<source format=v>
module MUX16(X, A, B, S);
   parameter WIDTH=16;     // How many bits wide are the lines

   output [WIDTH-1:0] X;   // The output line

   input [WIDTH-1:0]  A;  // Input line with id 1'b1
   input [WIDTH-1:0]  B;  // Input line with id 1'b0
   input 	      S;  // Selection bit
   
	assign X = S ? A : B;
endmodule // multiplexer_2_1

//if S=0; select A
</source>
···
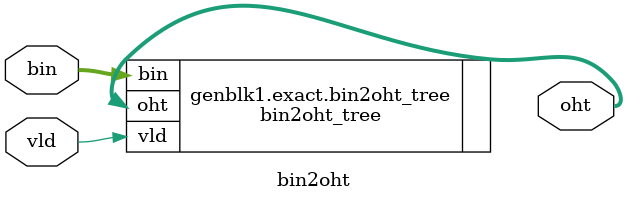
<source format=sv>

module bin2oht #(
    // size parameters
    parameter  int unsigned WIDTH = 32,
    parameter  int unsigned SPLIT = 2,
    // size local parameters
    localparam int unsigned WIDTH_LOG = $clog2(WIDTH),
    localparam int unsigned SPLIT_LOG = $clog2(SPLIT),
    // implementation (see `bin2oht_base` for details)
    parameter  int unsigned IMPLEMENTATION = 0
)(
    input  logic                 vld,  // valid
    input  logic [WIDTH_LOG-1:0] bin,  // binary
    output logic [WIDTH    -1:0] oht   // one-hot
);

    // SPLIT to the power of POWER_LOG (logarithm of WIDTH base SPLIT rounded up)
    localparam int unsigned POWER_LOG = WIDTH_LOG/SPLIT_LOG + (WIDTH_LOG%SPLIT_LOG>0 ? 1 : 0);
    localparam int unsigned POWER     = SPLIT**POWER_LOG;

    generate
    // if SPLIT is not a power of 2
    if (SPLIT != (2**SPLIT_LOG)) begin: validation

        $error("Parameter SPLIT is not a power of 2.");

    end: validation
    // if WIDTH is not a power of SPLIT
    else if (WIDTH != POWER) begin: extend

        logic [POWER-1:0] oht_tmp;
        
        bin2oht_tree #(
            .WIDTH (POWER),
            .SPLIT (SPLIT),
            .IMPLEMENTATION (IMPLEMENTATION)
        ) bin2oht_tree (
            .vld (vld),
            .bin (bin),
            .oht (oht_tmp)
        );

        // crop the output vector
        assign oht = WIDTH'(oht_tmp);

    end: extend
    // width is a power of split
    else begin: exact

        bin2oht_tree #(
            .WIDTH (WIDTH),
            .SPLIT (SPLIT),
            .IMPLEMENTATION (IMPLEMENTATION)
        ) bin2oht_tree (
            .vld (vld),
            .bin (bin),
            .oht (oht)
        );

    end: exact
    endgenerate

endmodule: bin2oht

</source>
···
WHAT TO WORK ON :: Show every line of the material above in which "source" is present.

TASK SOLUTION ::
<source format=v>
</source>
<source format=sv>
</source>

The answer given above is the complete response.